Since that conference the number of daily tests being carried out has exceeded 50,000. On Friday Cyprus carried out 69,068 tests resulting in 677 cases but a positivity rate below one per cent (it was slightly above the previous three days). On the same day Greece, with 10 times the population, carried out 65,000 tests, had 3,067 cases and a positivity rate of about 4.7 per cent.

However, the ECDC map does not take into account the positivity rate, putting Cyprus in the dark red category. It has a much higher number of cases per 100,000 than Greece. According to Johns Hopkins University Covid-19 data regarding the ‘Daily new confirmed Covid-19 cases per million people’ Cyprus had the second highest number, after Sweden. On April 11, for example, it had 618.47 cases per million people compared to Greece’s 275.02.

Yet on Friday Cyprus’ positivity rate was 0.98 per cent whilst its deaths per 100,000 are the second lowest in the EU at 30. Loizides had warned at the conference that if the ECDC method of evaluating the risk of a country remained, the high number of daily tests would start causing problems for the industry.

Pasyxe has prepared a letter to be sent to the ECDC and the European Commission this week, about the country risk categorisation.

“I will make the point that they are penalising a country that is following a rigorous testing regime to control the spread of the virus,” Loizides told the Sunday Mail. There were countries in the orange category, not because their epidemiological picture was better than Cyprus’ but because they were not testing enough of the population, he said.

Fears about the ECDC categorisation were also expressed by a tour operator during a teleconference Loizides took part in on Friday.
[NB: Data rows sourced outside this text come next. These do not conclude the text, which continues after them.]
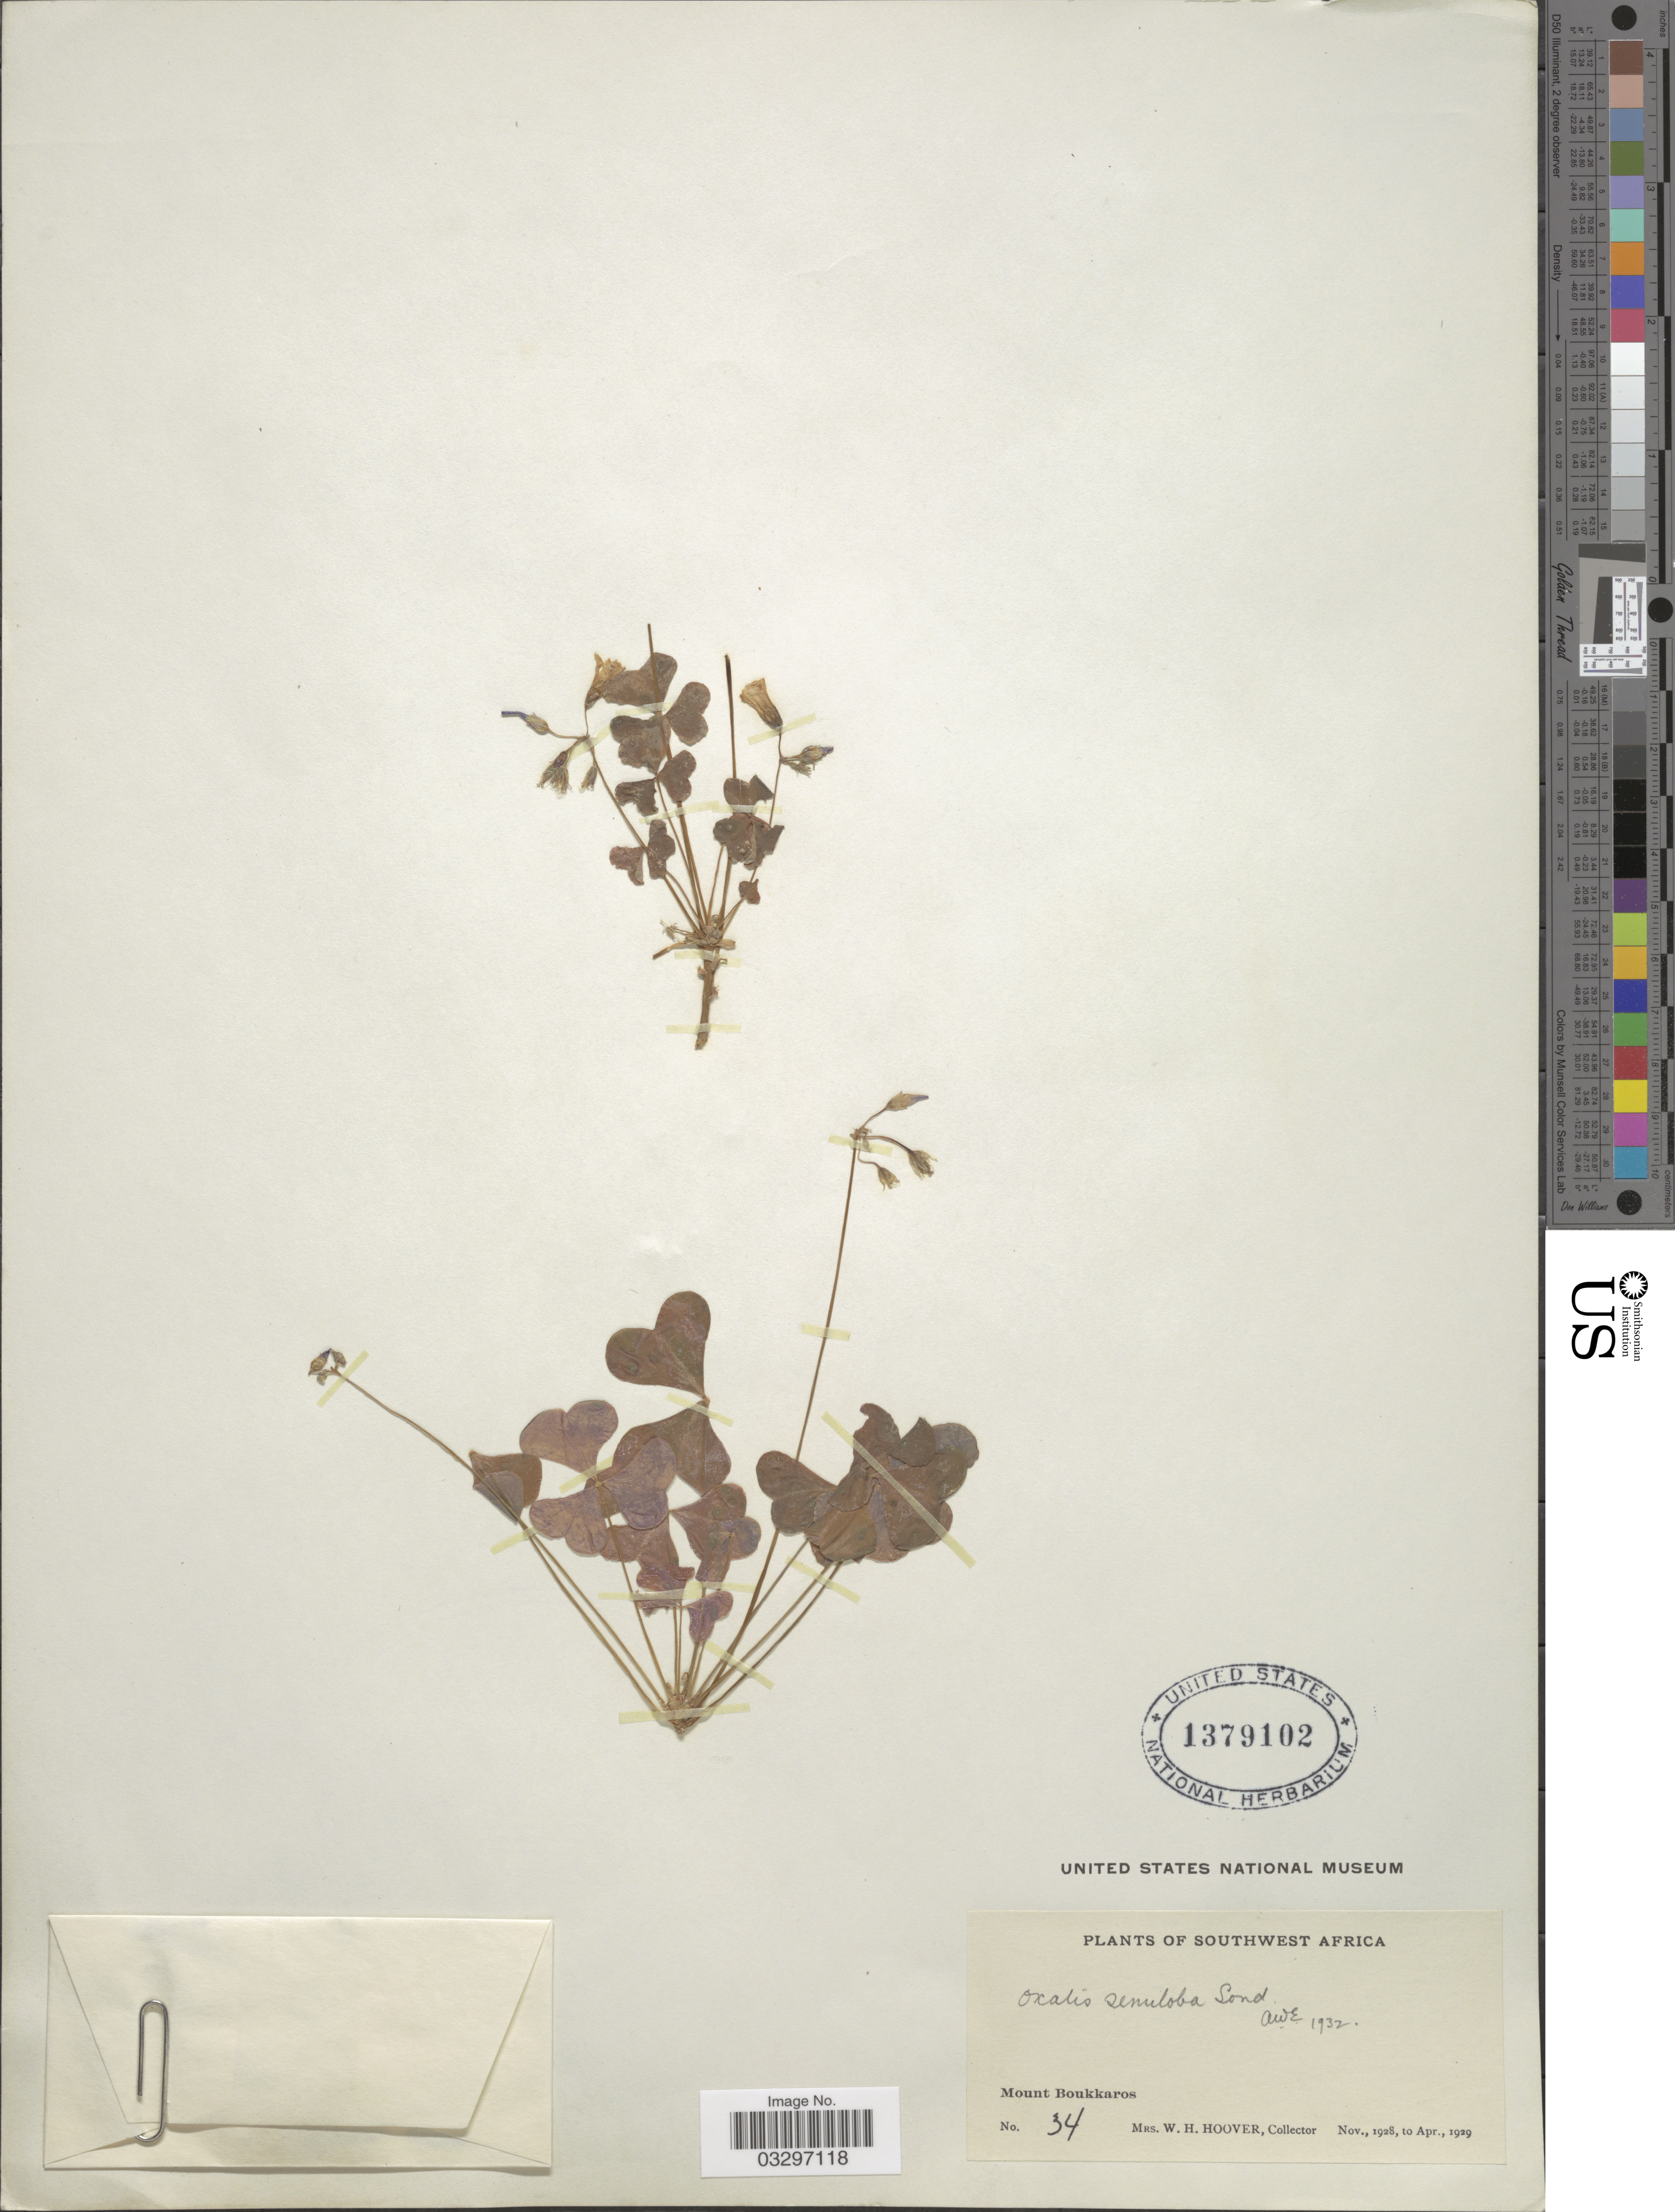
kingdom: Plantae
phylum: Tracheophyta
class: Magnoliopsida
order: Oxalidales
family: Oxalidaceae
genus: Oxalis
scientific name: Oxalis semiloba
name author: Sond.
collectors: W. Hoover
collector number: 34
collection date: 1928-11/1929-04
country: Namibia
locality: Southwest Africa, Mount Boukkaros.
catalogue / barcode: US 1379102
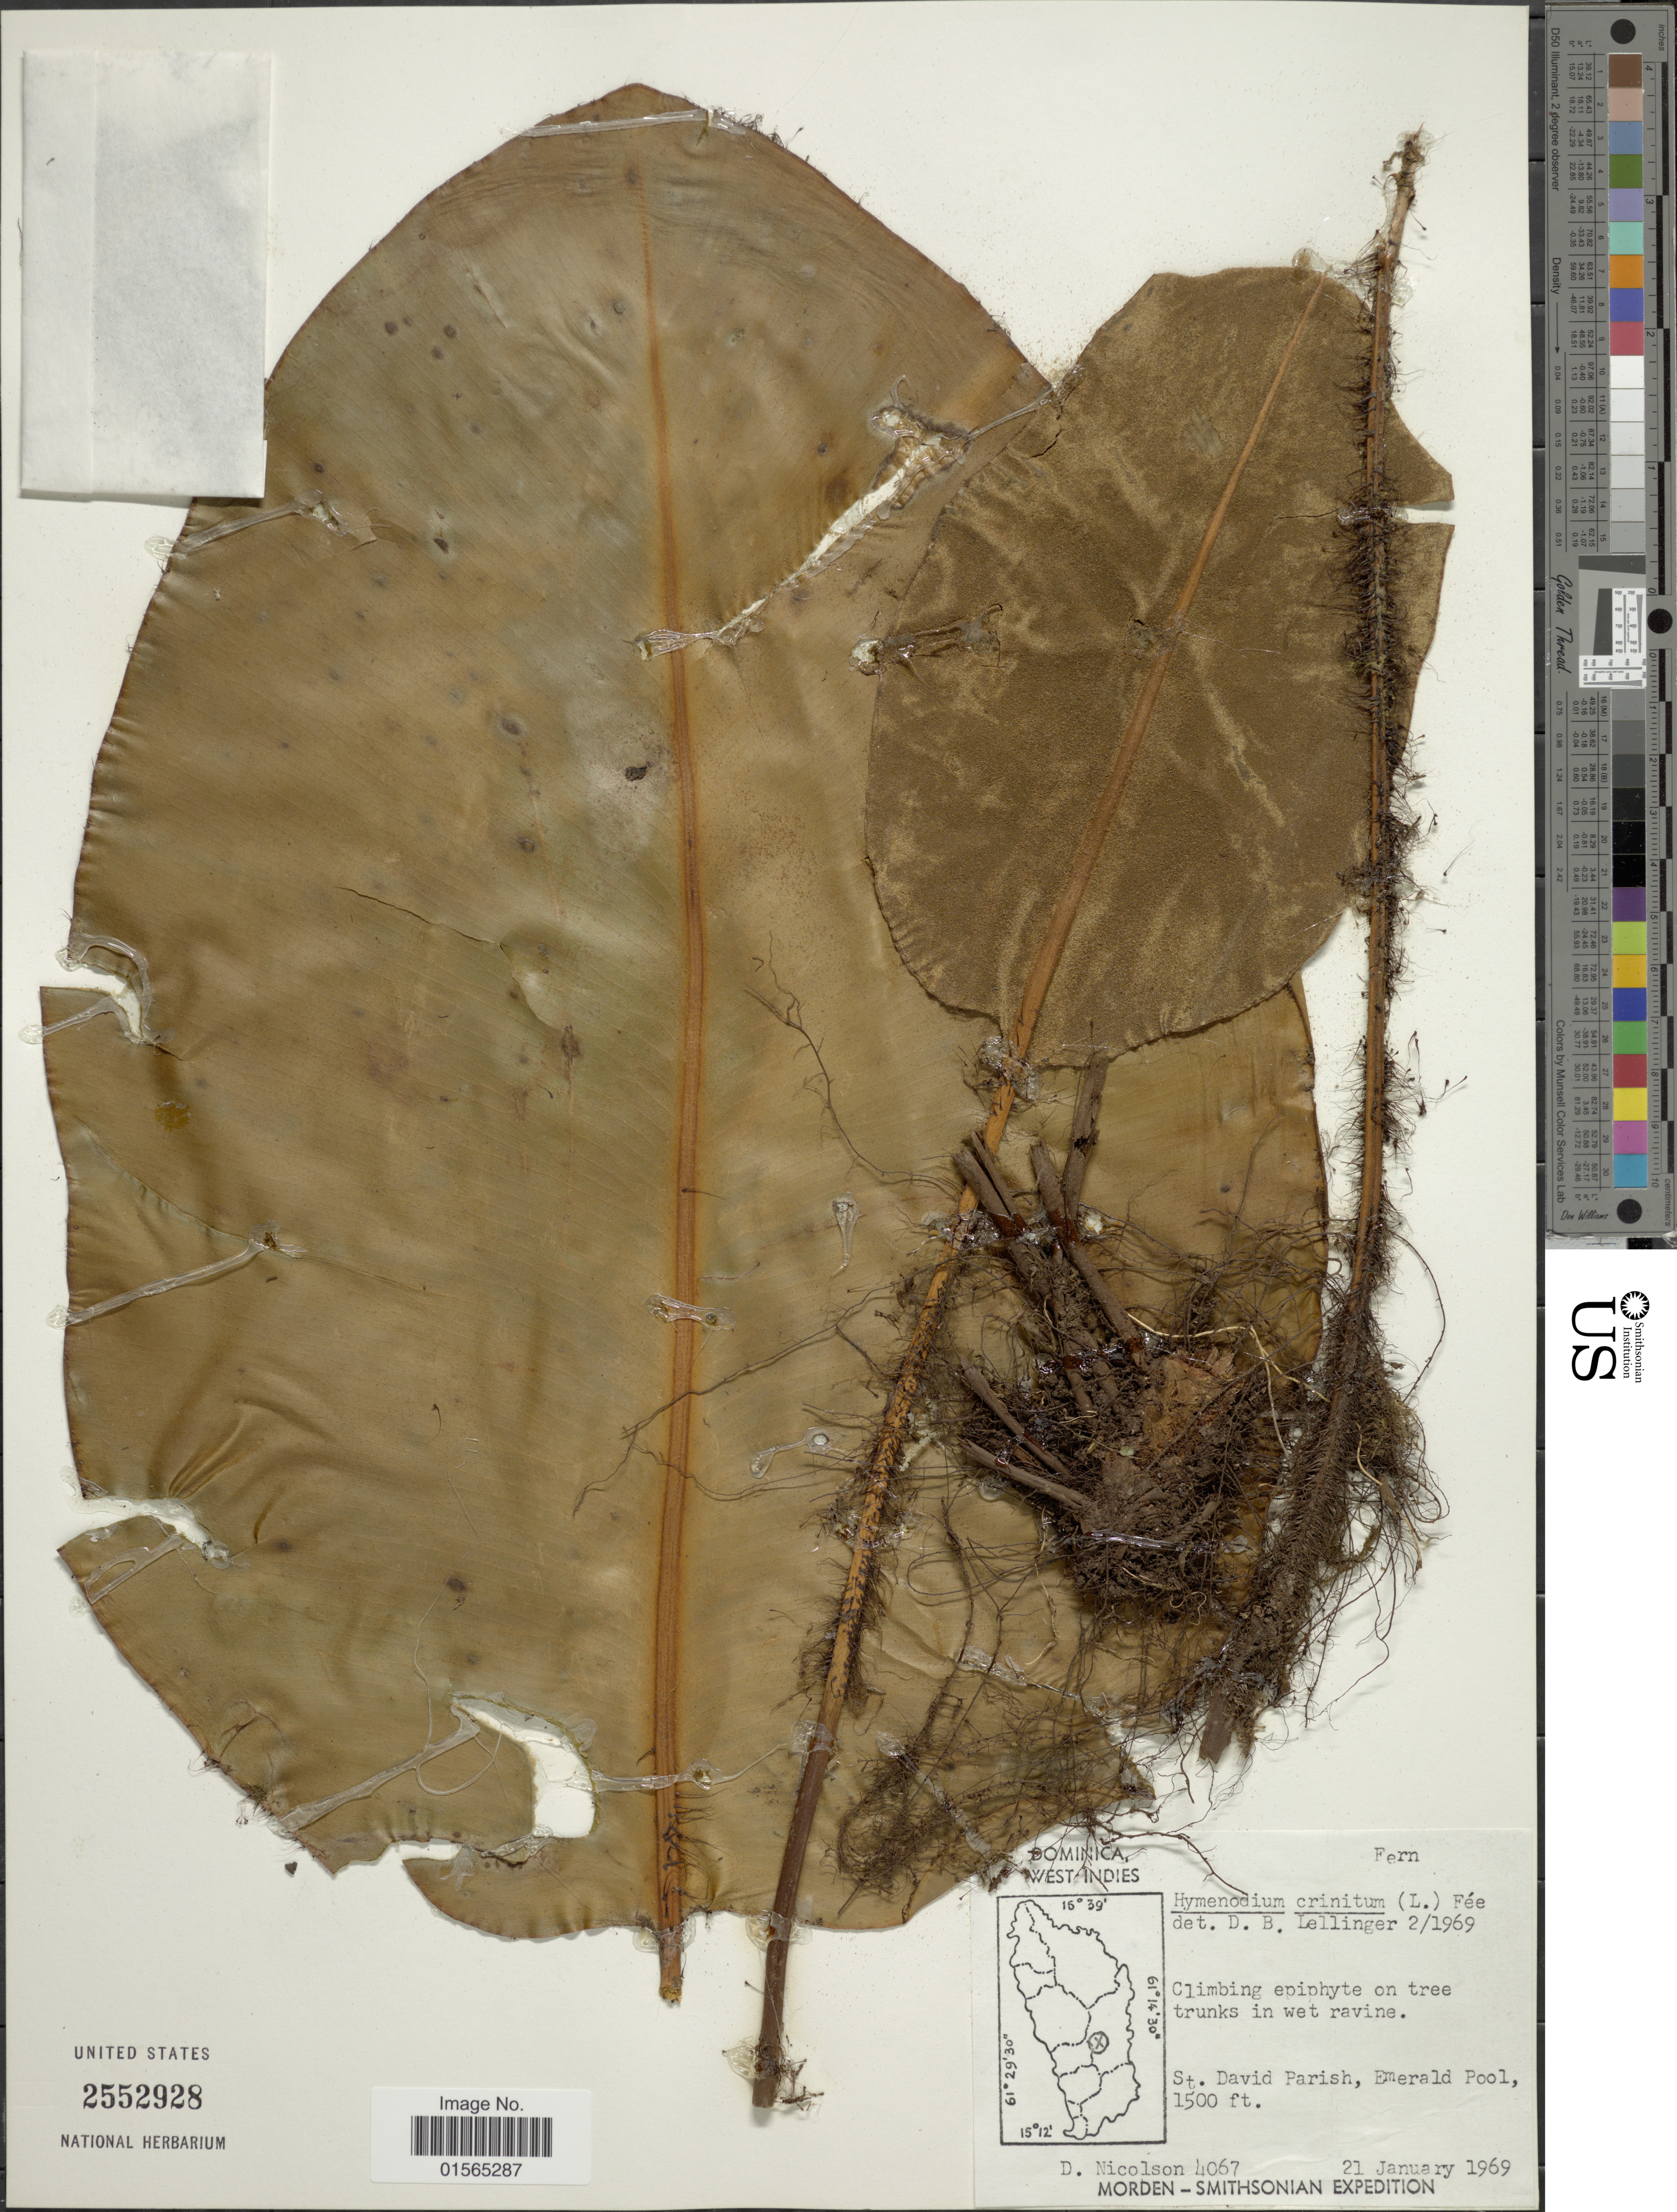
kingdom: Plantae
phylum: Tracheophyta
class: Polypodiopsida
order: Polypodiales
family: Dryopteridaceae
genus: Elaphoglossum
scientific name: Elaphoglossum crinitum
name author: (L.) Christ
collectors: D. H. Nicolson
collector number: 4067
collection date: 1969-01-21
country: Dominica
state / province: St. David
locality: Emerald Pool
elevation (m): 457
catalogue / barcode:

He said, while several tour operators praised Cyprus for its exemplary handling of the pandemic and the safety protocols it had in place, there were concerns about the high number of daily cases.

“One operator told us, ‘you will have a problem if a government decides that its nationals cannot visit a country with more than 200 daily cases per million people,’ which is an issue,” Loizides told the Sunday Mail. “Unfortunately, more tests mean more cases which put us in a bad light.”

Ironically, the government believed that an intensive rapid testing programme would promote Cyprus as a safe destination that was efficiently managing the spread of the pandemic, something Pasyxe also originally agreed with, but they now think the policy has backfired and could have adverse consequences for tourism.

On a positive point, people in Cyprus’ main tourist markets – UK and Russia – might not consult the ECDC country categorisations. The government of neither country has Cyprus in the red category.